## Texte fourni
▼

La centaine de missiles Tomahawk, Storm Shadow et JASSM balancés par les US, la France et l’Angleterre samedi 14 avril sur la Syrie en réaction à l'annonce non vérifiée d'une attaque chimique qu'aurait perpétrée le vil Assad sur son propre peuple, nouvelle reprise quasiment à l'unanimité par l'ensemble de la «pressetituée» occidentale sans aucune vérification de ses sources ou de corroboration de l'information, semble n'avoir été qu'un coup dans l'eau. Voire un pétard mouillé, puisqu'aux dires des Syriens et des Russes, 70% des missiles auraient été interceptés et les ogives survivantes n'auraient atteint que des bâtiments désaffectés sans causer de victimes.

Trump a néanmoins décrété avec une satisfaction non dissimulée que l'opération avait été un succès incontestable, laissant entendre qu’il avait remis l'église au milieu du village et que les récalcitrants aux velléités hégémoniques de l'Oncle Sam n'avaient dorénavant qu'à bien se tenir.

Depuis, l’OPCW (Organization for the Prohibition of Chemical Weapons) a pu finalement se rendre à Douma et prélever des échantillons sur place qu’elle analysera à son retour en Hollande afin de déterminer si attaque chimique il y a bien eu.

«Le fait que nombre de vidéos montrent des victimes n'a aucunement suscité
de vocation journalistique à enquêter sur ce phénomène pour le moins troublant.»

En attendant les résultats, relevons les éléments suivants:

  1. Les US ont annoncé que les bombardements avaient atteint deux centres de recherche et un dépôt d’armes chimiques qu’il fallait absolument anéantir. Or les US n’ont pas contesté qu’il n’y avait eu aucune victime suite à leur bombardement, fait par ailleurs confirmé sur place par l’OPCW. Étrange que les alliés aient décidé de bombarder des centres de recherche et un dépôt d’armes chimiques sans se demander si leur destruction n’allait pas générer un nuage chimique provoquant des dégâts bien plus importants que ceux qu’aurait causé l’attaque prétendument perpétrée à Douma. Encore plus étrange que ces cibles devant contenir au moins quelques fioles toxiques n’aient causé aucune victime.

▲

## Données brutes
▼

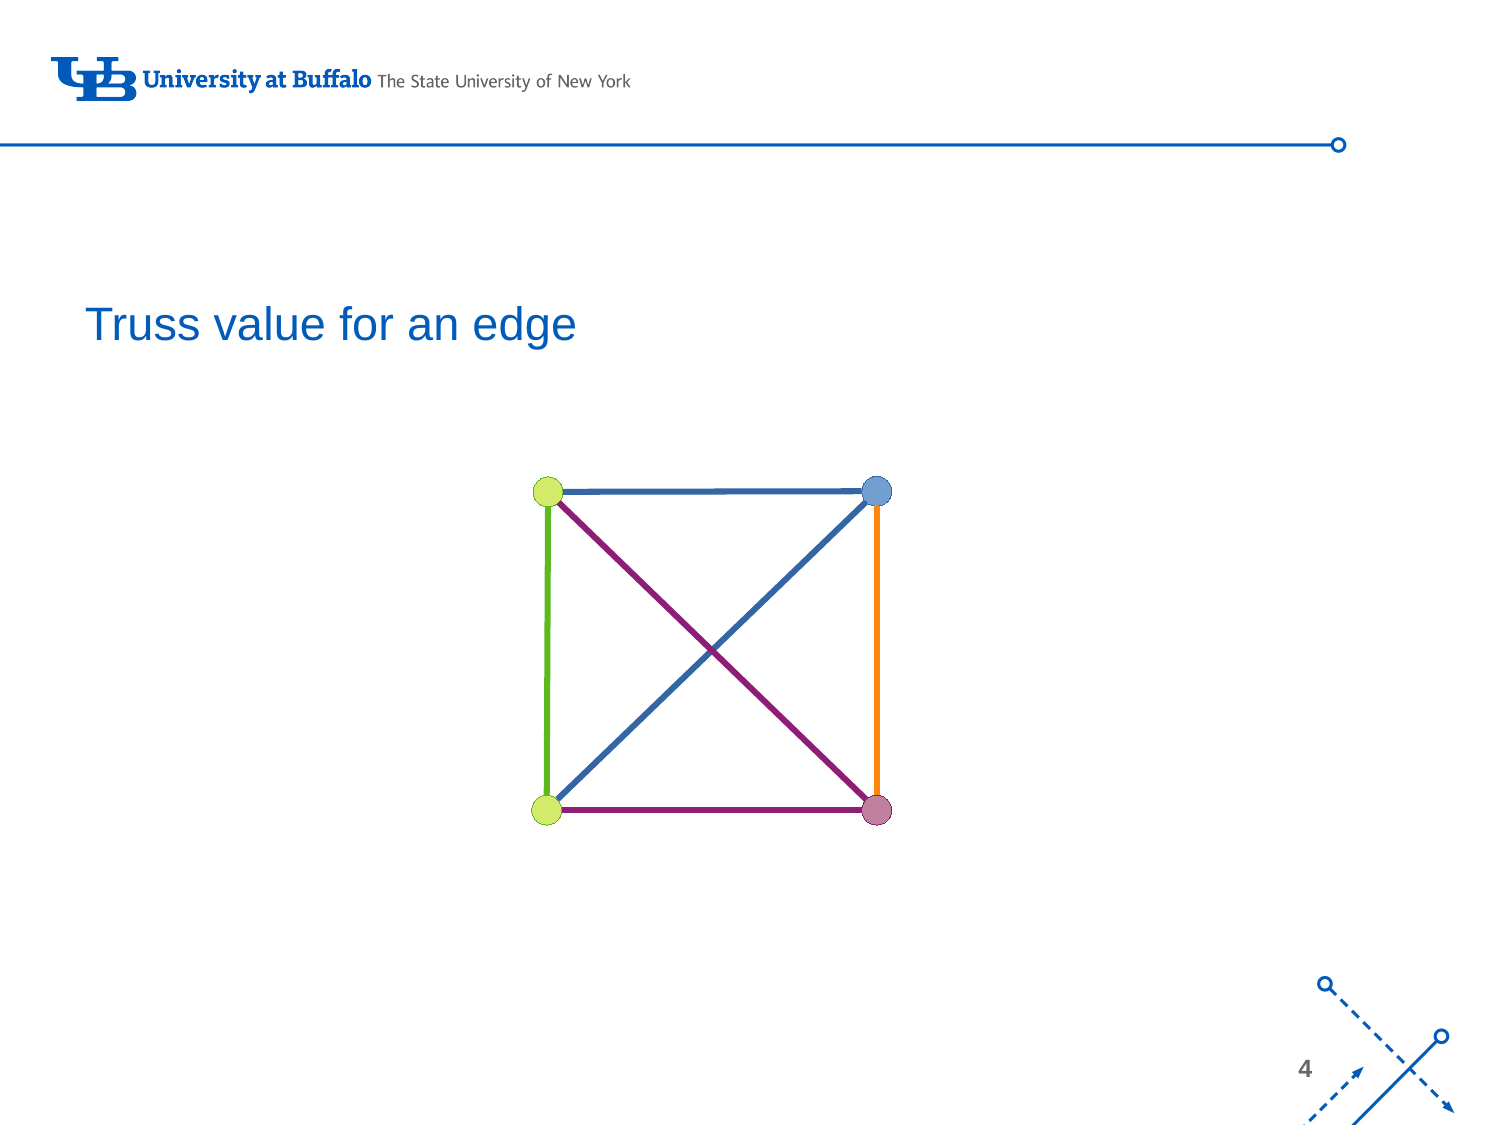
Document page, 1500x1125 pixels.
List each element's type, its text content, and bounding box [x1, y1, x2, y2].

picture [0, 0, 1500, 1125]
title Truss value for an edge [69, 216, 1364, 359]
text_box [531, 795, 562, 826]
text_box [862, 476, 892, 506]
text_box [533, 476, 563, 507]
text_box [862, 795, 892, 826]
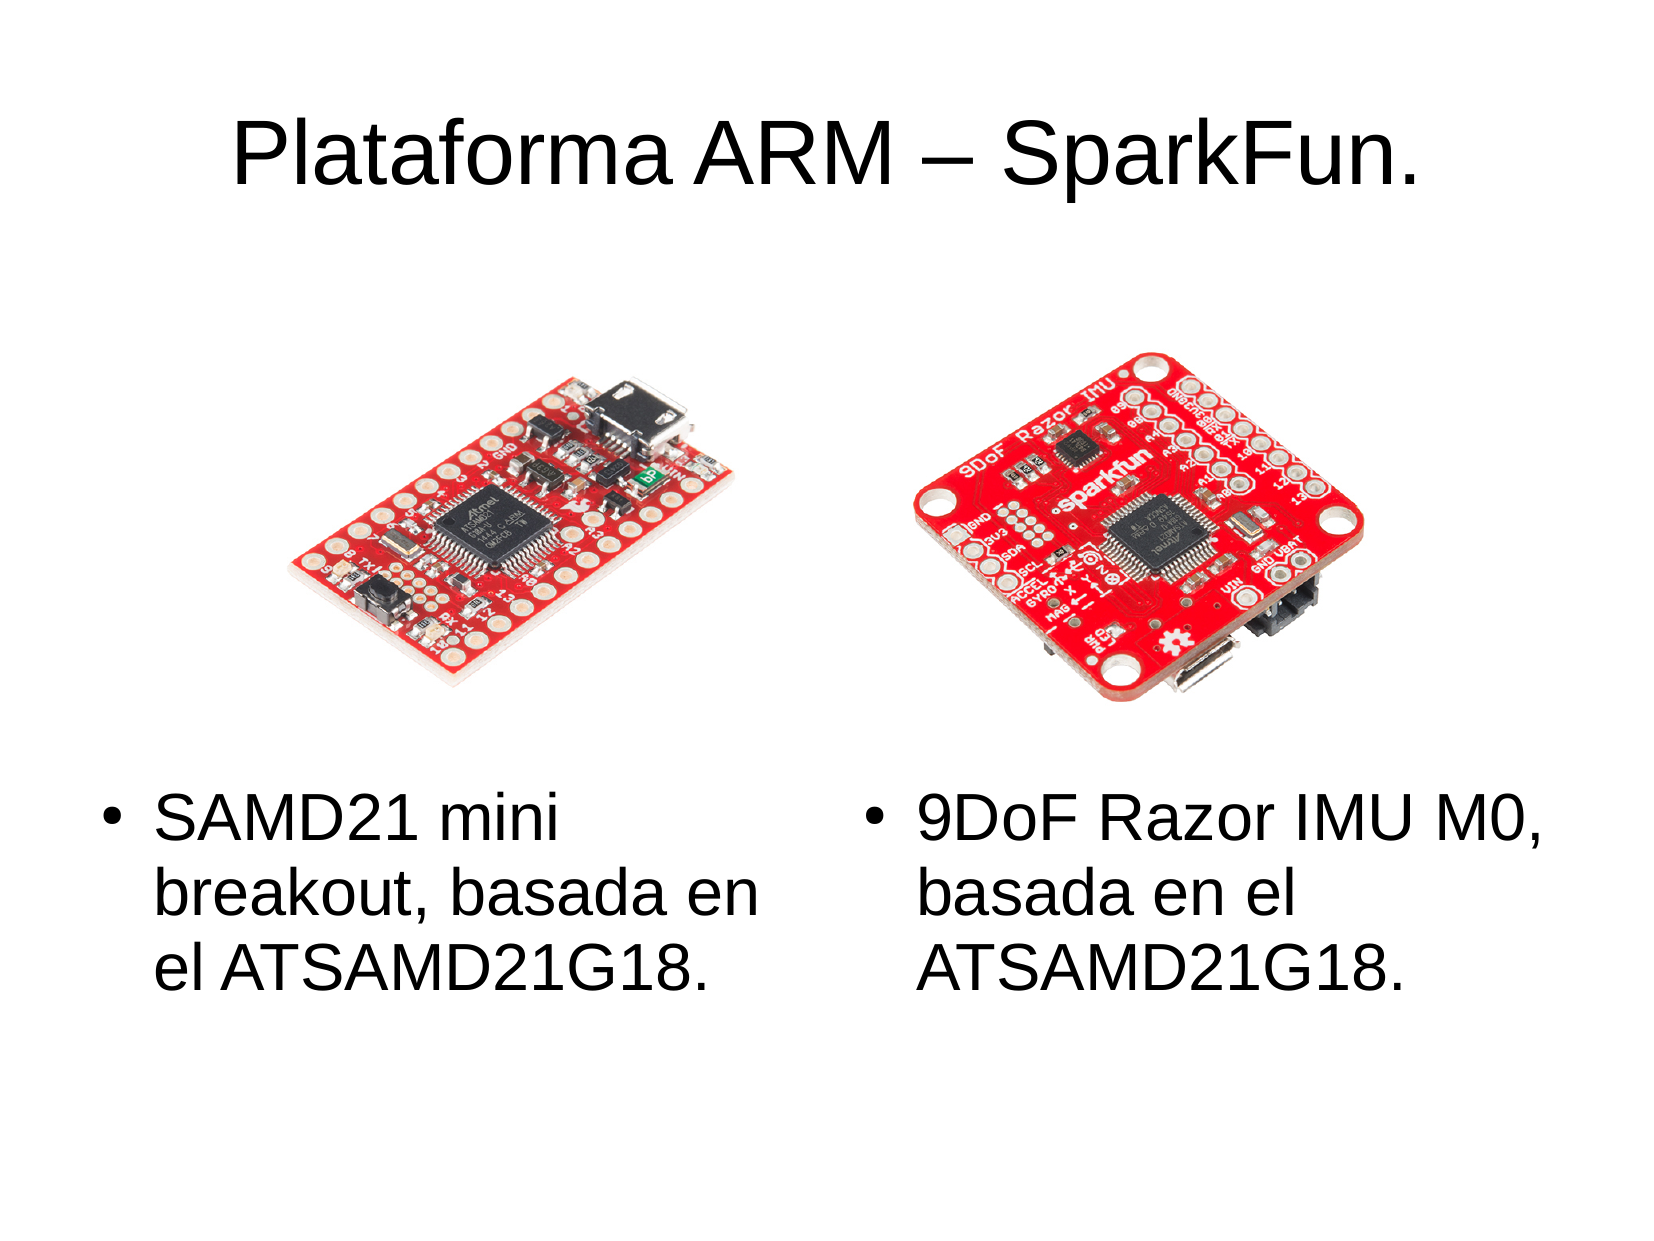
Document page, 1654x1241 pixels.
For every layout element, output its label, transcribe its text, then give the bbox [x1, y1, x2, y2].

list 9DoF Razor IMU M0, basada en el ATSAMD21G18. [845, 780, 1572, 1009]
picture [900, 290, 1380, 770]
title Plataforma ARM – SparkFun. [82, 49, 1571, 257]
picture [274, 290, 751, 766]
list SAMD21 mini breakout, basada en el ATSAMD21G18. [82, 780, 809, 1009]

▲
▼

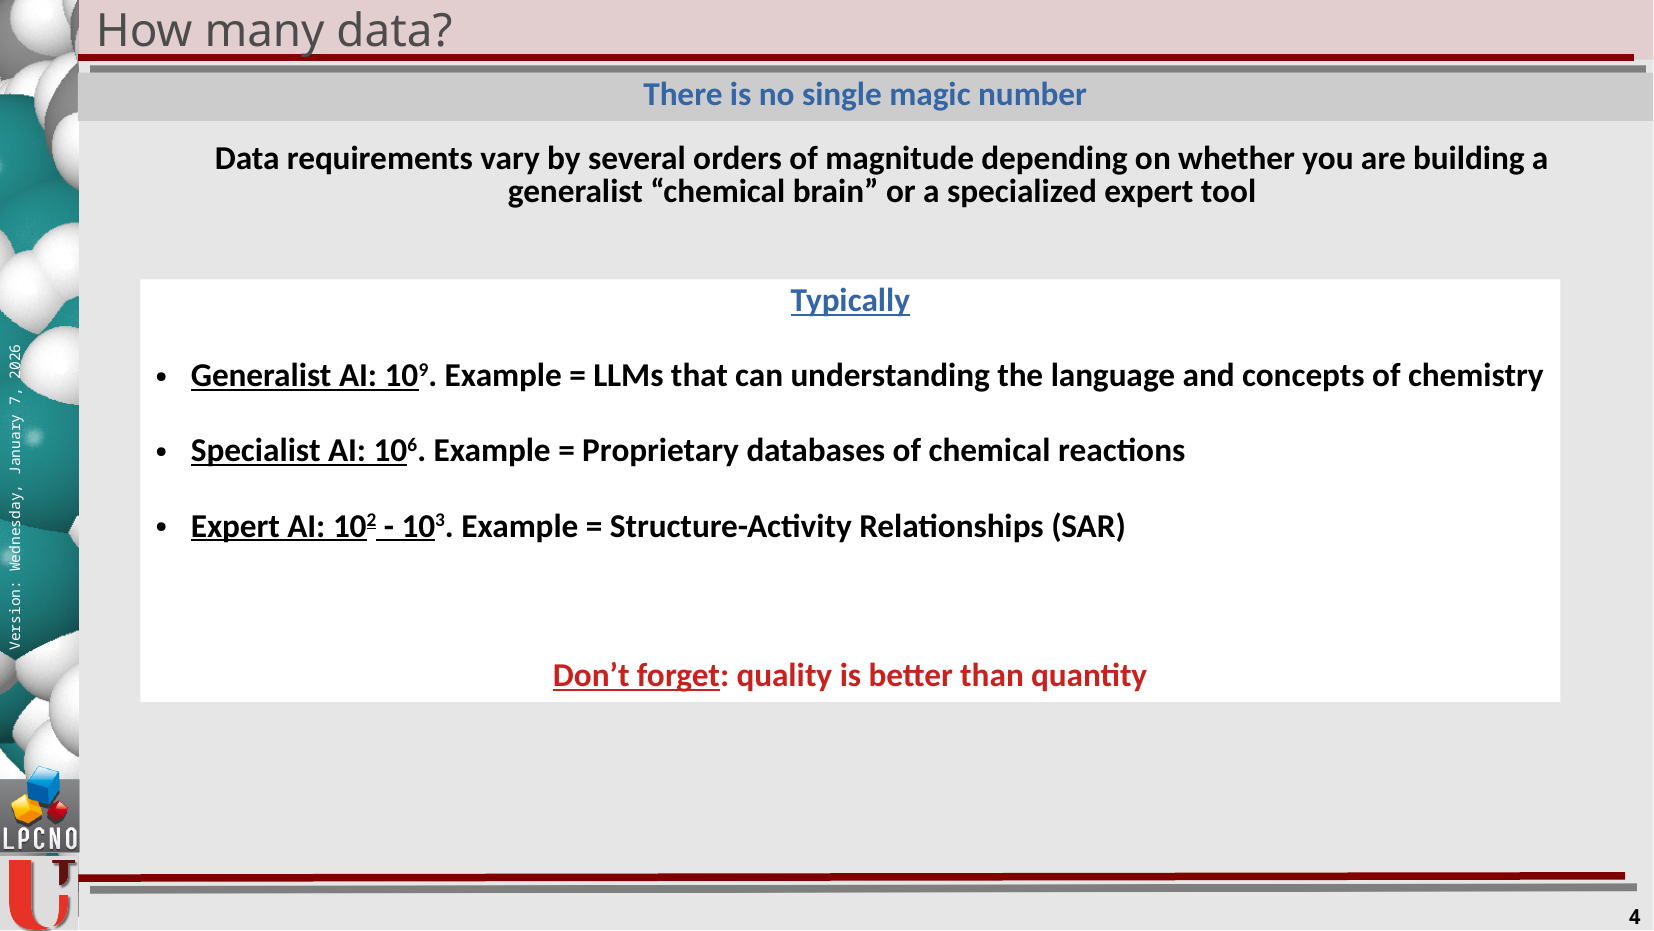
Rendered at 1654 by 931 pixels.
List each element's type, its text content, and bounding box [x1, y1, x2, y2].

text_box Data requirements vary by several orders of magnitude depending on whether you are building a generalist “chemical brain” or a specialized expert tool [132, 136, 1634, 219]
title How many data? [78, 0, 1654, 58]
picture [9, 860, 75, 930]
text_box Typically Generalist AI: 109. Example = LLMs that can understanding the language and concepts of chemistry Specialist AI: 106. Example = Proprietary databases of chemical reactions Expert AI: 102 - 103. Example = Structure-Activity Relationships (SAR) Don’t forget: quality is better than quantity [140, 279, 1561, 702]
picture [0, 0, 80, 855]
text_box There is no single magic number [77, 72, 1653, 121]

▲

## Consigne
D'après le texte fourni sur les frappes de missiles en Syrie, où l'OPCW analysera-t-elle les échantillons prélevés à Douma ? Les enregistrements proviennent d'une autre source que le texte fourni.

## Réponse complète
En Hollande, à son retour.